### TASK TO COMPLETE
Output a character-exact copy of the data, images removed.

### SUPPLIED DATA
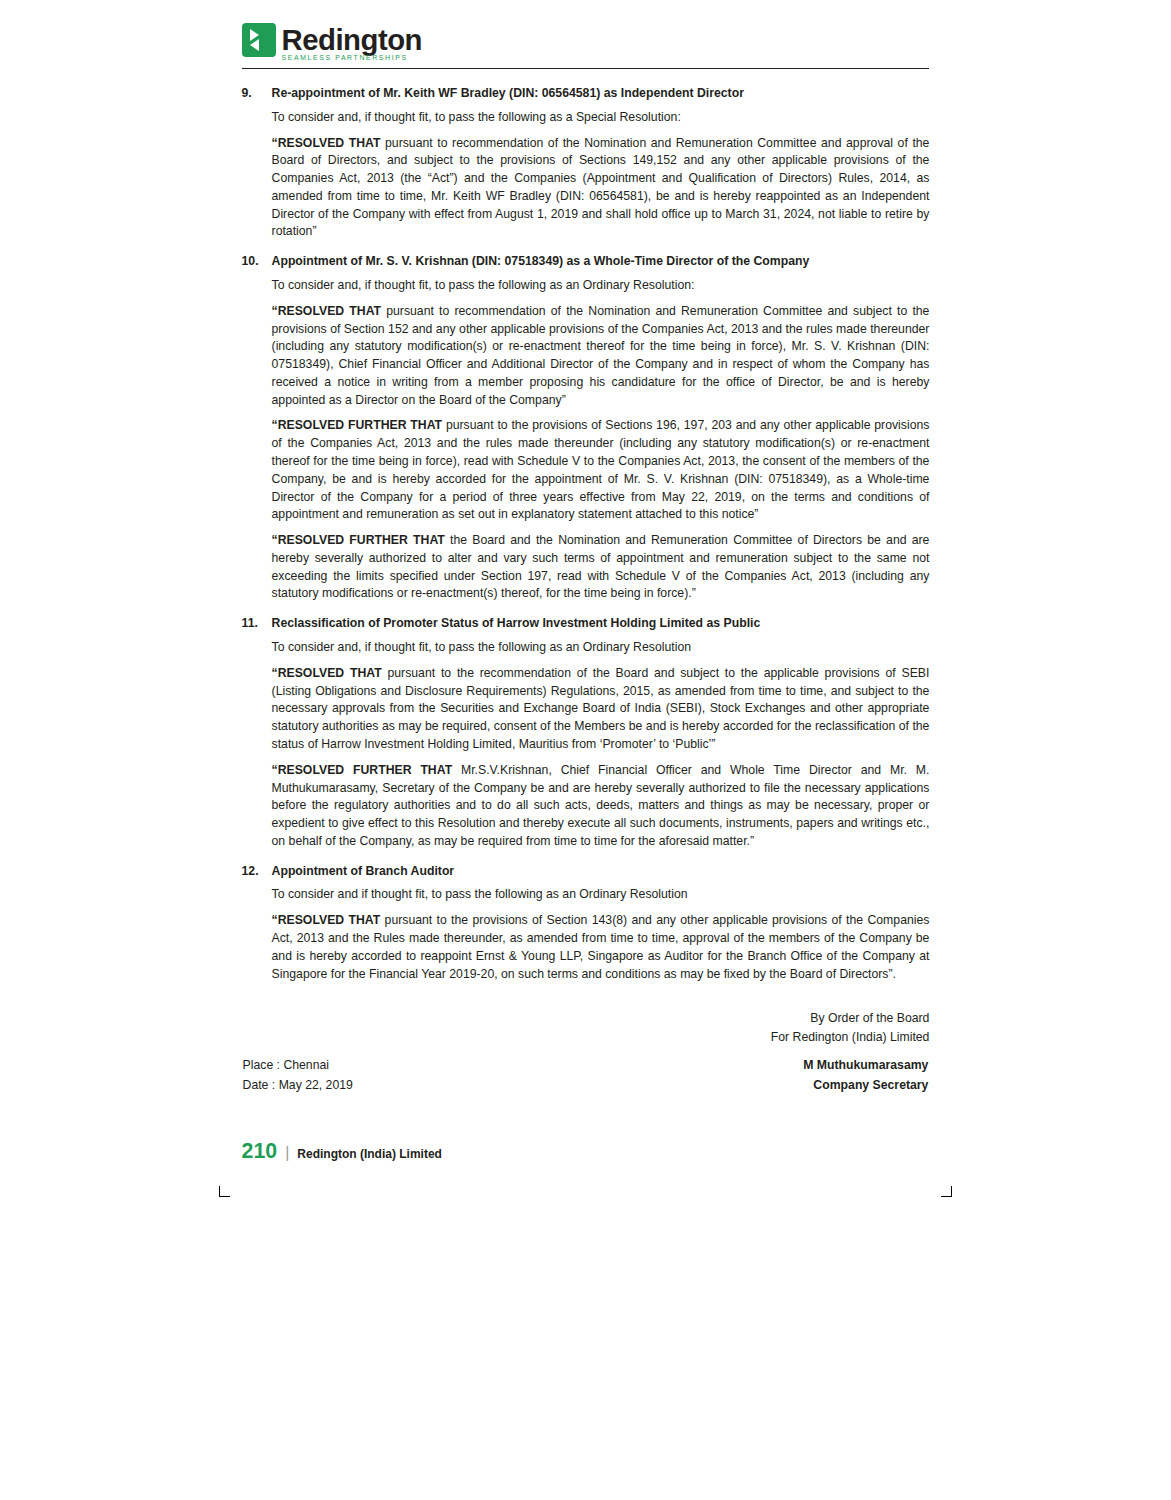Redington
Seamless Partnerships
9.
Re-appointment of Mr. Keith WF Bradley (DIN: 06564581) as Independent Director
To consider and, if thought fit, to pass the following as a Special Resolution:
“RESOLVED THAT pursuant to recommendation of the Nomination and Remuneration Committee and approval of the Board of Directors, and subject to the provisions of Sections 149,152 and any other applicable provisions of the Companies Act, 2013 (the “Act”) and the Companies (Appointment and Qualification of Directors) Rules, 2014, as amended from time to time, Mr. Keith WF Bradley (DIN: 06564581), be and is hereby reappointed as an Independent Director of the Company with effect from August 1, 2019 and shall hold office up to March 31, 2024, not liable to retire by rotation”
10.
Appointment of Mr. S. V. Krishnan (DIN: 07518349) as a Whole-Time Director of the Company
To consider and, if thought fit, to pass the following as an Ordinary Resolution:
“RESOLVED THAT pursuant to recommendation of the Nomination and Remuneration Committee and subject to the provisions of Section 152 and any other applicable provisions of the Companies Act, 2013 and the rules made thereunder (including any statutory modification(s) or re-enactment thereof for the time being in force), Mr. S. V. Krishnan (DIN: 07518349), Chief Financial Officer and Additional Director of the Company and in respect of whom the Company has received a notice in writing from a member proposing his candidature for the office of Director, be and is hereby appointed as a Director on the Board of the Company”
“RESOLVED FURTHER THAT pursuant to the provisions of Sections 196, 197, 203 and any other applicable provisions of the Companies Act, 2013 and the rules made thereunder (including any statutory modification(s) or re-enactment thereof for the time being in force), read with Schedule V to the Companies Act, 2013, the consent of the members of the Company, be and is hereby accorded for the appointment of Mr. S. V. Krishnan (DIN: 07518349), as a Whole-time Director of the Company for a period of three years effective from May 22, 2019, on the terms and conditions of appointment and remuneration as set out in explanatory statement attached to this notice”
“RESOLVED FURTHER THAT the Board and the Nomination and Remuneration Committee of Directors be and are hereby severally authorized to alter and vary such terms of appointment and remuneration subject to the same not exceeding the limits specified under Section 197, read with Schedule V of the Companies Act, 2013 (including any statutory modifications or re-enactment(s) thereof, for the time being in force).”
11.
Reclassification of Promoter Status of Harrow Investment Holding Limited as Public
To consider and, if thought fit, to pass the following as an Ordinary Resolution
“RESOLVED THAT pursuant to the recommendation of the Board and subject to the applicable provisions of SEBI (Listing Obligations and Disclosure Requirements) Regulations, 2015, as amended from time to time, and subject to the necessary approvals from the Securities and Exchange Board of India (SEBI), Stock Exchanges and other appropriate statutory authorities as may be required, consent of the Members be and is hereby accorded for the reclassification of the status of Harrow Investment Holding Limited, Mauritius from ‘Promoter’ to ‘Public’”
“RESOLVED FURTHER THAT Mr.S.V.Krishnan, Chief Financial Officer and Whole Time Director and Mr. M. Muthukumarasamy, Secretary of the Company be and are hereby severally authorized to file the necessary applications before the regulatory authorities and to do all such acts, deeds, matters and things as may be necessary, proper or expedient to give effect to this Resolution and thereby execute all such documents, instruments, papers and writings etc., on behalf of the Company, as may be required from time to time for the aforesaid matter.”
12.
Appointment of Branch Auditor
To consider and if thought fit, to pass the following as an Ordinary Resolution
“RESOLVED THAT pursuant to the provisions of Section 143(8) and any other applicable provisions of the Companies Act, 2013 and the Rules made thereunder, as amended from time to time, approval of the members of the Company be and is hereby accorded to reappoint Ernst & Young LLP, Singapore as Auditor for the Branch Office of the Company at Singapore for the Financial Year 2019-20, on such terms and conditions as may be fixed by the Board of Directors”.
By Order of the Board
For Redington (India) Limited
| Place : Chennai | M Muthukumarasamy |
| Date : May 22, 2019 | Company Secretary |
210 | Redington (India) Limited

### TASK OUTPUT
Redington
Seamless Partnerships
9.
Re-appointment of Mr. Keith WF Bradley (DIN: 06564581) as Independent Director
To consider and, if thought fit, to pass the following as a Special Resolution:
“RESOLVED THAT pursuant to recommendation of the Nomination and Remuneration Committee and approval of the Board of Directors, and subject to the provisions of Sections 149,152 and any other applicable provisions of the Companies Act, 2013 (the “Act”) and the Companies (Appointment and Qualification of Directors) Rules, 2014, as amended from time to time, Mr. Keith WF Bradley (DIN: 06564581), be and is hereby reappointed as an Independent Director of the Company with effect from August 1, 2019 and shall hold office up to March 31, 2024, not liable to retire by rotation”
10.
Appointment of Mr. S. V. Krishnan (DIN: 07518349) as a Whole-Time Director of the Company
To consider and, if thought fit, to pass the following as an Ordinary Resolution:
“RESOLVED THAT pursuant to recommendation of the Nomination and Remuneration Committee and subject to the provisions of Section 152 and any other applicable provisions of the Companies Act, 2013 and the rules made thereunder (including any statutory modification(s) or re-enactment thereof for the time being in force), Mr. S. V. Krishnan (DIN: 07518349), Chief Financial Officer and Additional Director of the Company and in respect of whom the Company has received a notice in writing from a member proposing his candidature for the office of Director, be and is hereby appointed as a Director on the Board of the Company”
“RESOLVED FURTHER THAT pursuant to the provisions of Sections 196, 197, 203 and any other applicable provisions of the Companies Act, 2013 and the rules made thereunder (including any statutory modification(s) or re-enactment thereof for the time being in force), read with Schedule V to the Companies Act, 2013, the consent of the members of the Company, be and is hereby accorded for the appointment of Mr. S. V. Krishnan (DIN: 07518349), as a Whole-time Director of the Company for a period of three years effective from May 22, 2019, on the terms and conditions of appointment and remuneration as set out in explanatory statement attached to this notice”
“RESOLVED FURTHER THAT the Board and the Nomination and Remuneration Committee of Directors be and are hereby severally authorized to alter and vary such terms of appointment and remuneration subject to the same not exceeding the limits specified under Section 197, read with Schedule V of the Companies Act, 2013 (including any statutory modifications or re-enactment(s) thereof, for the time being in force).”
11.
Reclassification of Promoter Status of Harrow Investment Holding Limited as Public
To consider and, if thought fit, to pass the following as an Ordinary Resolution
“RESOLVED THAT pursuant to the recommendation of the Board and subject to the applicable provisions of SEBI (Listing Obligations and Disclosure Requirements) Regulations, 2015, as amended from time to time, and subject to the necessary approvals from the Securities and Exchange Board of India (SEBI), Stock Exchanges and other appropriate statutory authorities as may be required, consent of the Members be and is hereby accorded for the reclassification of the status of Harrow Investment Holding Limited, Mauritius from ‘Promoter’ to ‘Public’”
“RESOLVED FURTHER THAT Mr.S.V.Krishnan, Chief Financial Officer and Whole Time Director and Mr. M. Muthukumarasamy, Secretary of the Company be and are hereby severally authorized to file the necessary applications before the regulatory authorities and to do all such acts, deeds, matters and things as may be necessary, proper or expedient to give effect to this Resolution and thereby execute all such documents, instruments, papers and writings etc., on behalf of the Company, as may be required from time to time for the aforesaid matter.”
12.
Appointment of Branch Auditor
To consider and if thought fit, to pass the following as an Ordinary Resolution
“RESOLVED THAT pursuant to the provisions of Section 143(8) and any other applicable provisions of the Companies Act, 2013 and the Rules made thereunder, as amended from time to time, approval of the members of the Company be and is hereby accorded to reappoint Ernst & Young LLP, Singapore as Auditor for the Branch Office of the Company at Singapore for the Financial Year 2019-20, on such terms and conditions as may be fixed by the Board of Directors”.
By Order of the Board
For Redington (India) Limited
| Place : Chennai | M Muthukumarasamy |
| Date : May 22, 2019 | Company Secretary |
210 | Redington (India) Limited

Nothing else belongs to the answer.